Maybe this practice is based in a Western-Eurocentric way of thinking. Western culture has a strong focus on individuality (boot straps mentality) instead of collectivity (like in other cultures). When I went to Japan, I was able to visit many schools and students were expected to be collegial in more than just school work. They were expected to collaborate during lunch time (serving each others’ lunches and waiting until everyone is served before they eat) and cleaning the building (students cleaned a section of the building, i.e. hallway floors). However, many Japanese educators expressed their desire to replicate U.S. educational practices such as individuality. On the other hand, many U.S. educators want to replicate Japanese educational practices such as cooperation. Both Western and non-Western cultures have their educational strengths and weaknesses. They realize their limitations and are working to find a balance.

Conclusion

Foucault early writings allowed for me to make personal connections in how discipline is linked to schooling an a disciplinary institution. As discussed, one reason instructional schooling disciplines is to normalize and reduce cultural gaps. As I conclude this examination, a pondering question still remains: How can discipline be used for intercultural competence and social justice in schooling institutions?

........

(REQUIREMENT 1) Reproduce the passage on discipline and schooling word for word.

........

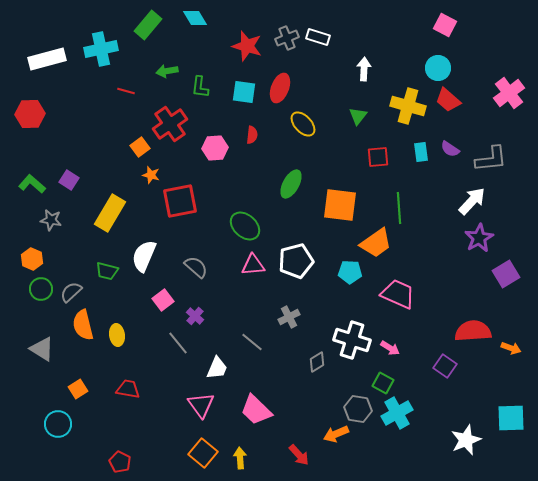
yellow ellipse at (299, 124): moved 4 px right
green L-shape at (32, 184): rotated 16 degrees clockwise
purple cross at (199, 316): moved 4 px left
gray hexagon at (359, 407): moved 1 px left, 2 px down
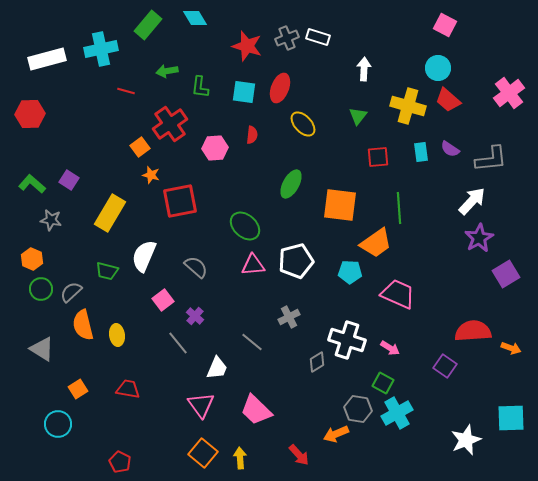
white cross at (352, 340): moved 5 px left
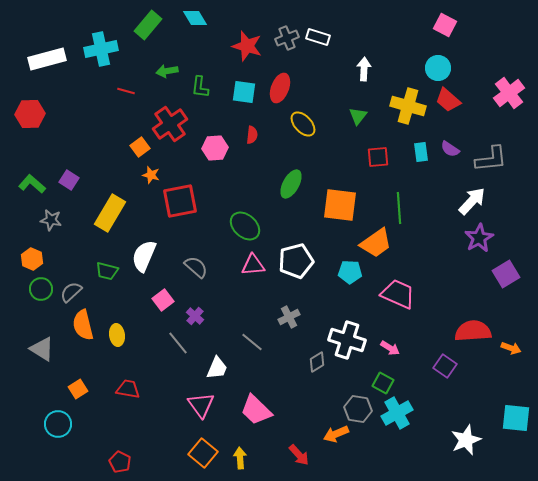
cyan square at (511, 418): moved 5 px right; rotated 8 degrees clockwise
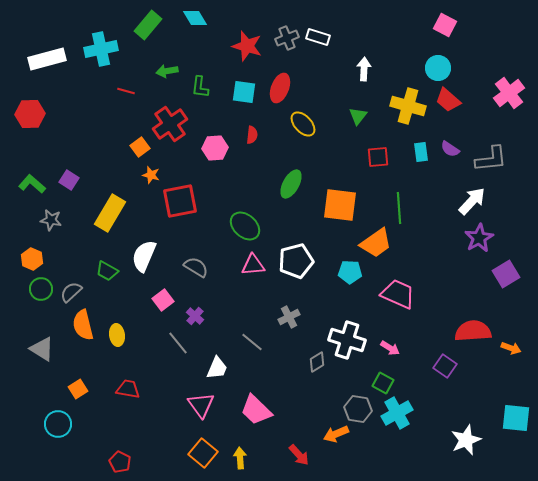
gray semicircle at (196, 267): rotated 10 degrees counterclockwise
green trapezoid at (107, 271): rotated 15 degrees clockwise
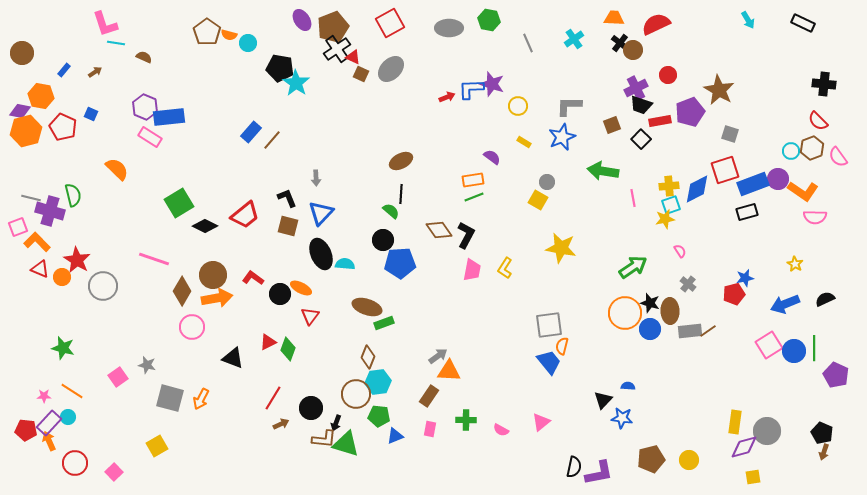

........

(REQUIREMENT 2) Copy out every one of the rows above without changes, leaving out the picture lines.

(EXERCISE ANSWER 1)
Maybe this practice is based in a Western-Eurocentric way of thinking. Western culture has a strong focus on individuality (boot straps mentality) instead of collectivity (like in other cultures). When I went to Japan, I was able to visit many schools and students were expected to be collegial in more than just school work. They were expected to collaborate during lunch time (serving each others’ lunches and waiting until everyone is served before they eat) and cleaning the building (students cleaned a section of the building, i.e. hallway floors). However, many Japanese educators expressed their desire to replicate U.S. educational practices such as individuality. On the other hand, many U.S. educators want to replicate Japanese educational practices such as cooperation. Both Western and non-Western cultures have their educational strengths and weaknesses. They realize their limitations and are working to find a balance.

Conclusion

Foucault early writings allowed for me to make personal connections in how discipline is linked to schooling an a disciplinary institution. As discussed, one reason instructional schooling disciplines is to normalize and reduce cultural gaps. As I conclude this examination, a pondering question still remains: How can discipline be used for intercultural competence and social justice in schooling institutions?

(EXERCISE ANSWER 2)
yellow ellipse at (299, 124): moved 4 px right
green L-shape at (32, 184): rotated 16 degrees clockwise
purple cross at (199, 316): moved 4 px left
gray hexagon at (359, 407): moved 1 px left, 2 px down
white cross at (352, 340): moved 5 px left
cyan square at (511, 418): moved 5 px right; rotated 8 degrees clockwise
gray semicircle at (196, 267): rotated 10 degrees counterclockwise
green trapezoid at (107, 271): rotated 15 degrees clockwise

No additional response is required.